Ratings agency Fitch said it was maintaining its negative outlook on Ireland's rating, despite the measures introduced by the Government in Budget 2012.
The agency said the budget demonstrated commitment to fiscal consolidation and meeting its EU-IMF targets.
"The budget does not alter our negative outlook on Ireland's 'BBB+' rating, which has been in place since April," the agency said. "This reflects the risks to debt stabilisation, including risks to the economic recovery. Many years of consolidation, with very little room for slippage, will be needed to make Ireland's public debt sustainable."
Fitch said the economy would grow in 2012 but the euro zone debt crisis and possible recession in the region could endanger the country's recovery.
"We calculate that even a small but cumulative fiscal slippage of 0.5 per cent of GDP each year to 2015 would see Ireland's debt reach 121 per cent of GDP in 2015 and not stabilise.

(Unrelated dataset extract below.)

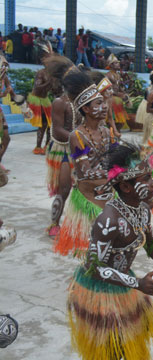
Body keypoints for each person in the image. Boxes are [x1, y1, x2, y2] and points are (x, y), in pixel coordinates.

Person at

This would compare with a peak of 116 per cent of GDP in 2013 under our baseline assumptions," it said in a statement.
Minister for Finance Michael Noonan and Minister for Public Expenditure and Reform Brendan Howlin unveiled a page of measures for €3.8 billion in fiscal consolidation in a two-day Budget earlier this week.
The commitments given to the EU-IMF bailout programme gives Ireland until 2015 to cut the deficit to 5 per cent of gross domestic product. The Government's deficit target for 2012 is 8.6 per cent of GDP.